# EXCERPT:
-------------------------


    Another problem is the availability and applicability of the research. At present the gold standard appears to be double blinded, randomised, placebo controlled trials. While these may work reasonably well in the pharmaceutical industry they present some methodological challenges when dealing with musculoskeletal complaints.

    Suppose we wish to study the effect of an intervention on achilles tendinopathy. Are we able to gather an homogenous cohort of subjects with this problem? Are they all at the same stage of pathology or do we have a mix of reactive tendinopathies, tendon dysrepair and degenerative ones, not to mention the reactive tendinopathies on top of a background degenerative one? Our intervention is likely to change significantly depending on the stage of pathology.

-------------------------

# INFORMATION SUPPLIED:
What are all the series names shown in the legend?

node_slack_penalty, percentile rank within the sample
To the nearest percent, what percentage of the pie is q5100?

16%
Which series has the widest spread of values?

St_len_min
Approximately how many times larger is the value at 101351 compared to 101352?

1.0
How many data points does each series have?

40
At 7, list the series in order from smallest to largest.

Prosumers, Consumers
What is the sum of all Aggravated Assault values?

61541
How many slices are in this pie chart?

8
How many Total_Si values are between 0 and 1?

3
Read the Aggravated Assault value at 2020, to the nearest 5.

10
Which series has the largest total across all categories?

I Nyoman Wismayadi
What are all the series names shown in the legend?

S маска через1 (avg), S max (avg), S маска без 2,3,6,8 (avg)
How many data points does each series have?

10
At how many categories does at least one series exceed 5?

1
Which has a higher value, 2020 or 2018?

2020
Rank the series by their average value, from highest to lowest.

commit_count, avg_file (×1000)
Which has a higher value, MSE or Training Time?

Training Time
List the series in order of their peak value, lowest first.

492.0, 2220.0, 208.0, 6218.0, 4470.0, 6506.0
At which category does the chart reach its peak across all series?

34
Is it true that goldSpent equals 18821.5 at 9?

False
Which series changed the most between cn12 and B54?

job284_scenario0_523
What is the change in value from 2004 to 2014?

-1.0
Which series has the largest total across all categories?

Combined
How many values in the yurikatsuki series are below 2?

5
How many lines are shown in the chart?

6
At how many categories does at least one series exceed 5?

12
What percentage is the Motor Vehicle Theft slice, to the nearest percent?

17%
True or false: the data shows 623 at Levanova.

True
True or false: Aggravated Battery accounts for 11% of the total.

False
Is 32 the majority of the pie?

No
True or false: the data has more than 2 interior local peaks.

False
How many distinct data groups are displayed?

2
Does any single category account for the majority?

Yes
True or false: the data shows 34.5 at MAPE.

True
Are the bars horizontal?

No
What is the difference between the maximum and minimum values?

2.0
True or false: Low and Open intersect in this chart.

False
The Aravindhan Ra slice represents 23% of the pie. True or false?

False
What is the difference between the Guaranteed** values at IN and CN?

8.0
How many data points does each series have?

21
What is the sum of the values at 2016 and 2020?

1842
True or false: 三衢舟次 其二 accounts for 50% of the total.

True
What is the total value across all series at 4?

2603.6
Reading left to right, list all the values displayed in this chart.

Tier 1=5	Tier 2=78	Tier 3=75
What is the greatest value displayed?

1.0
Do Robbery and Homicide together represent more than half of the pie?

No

-------------------------

# REQUIRED WORK:
Reproduce the research excerpt word for word, starting at "Another problem is" and ending at "stage of pathology.".

# RESPONSE AREA:
Another problem is the availability and applicability of the research. At present the gold standard appears to be double blinded, randomised, placebo controlled trials. While these may work reasonably well in the pharmaceutical industry they present some methodological challenges when dealing with musculoskeletal complaints.

    Suppose we wish to study the effect of an intervention on achilles tendinopathy. Are we able to gather an homogenous cohort of subjects with this problem? Are they all at the same stage of pathology or do we have a mix of reactive tendinopathies, tendon dysrepair and degenerative ones, not to mention the reactive tendinopathies on top of a background degenerative one? Our intervention is likely to change significantly depending on the stage of pathology.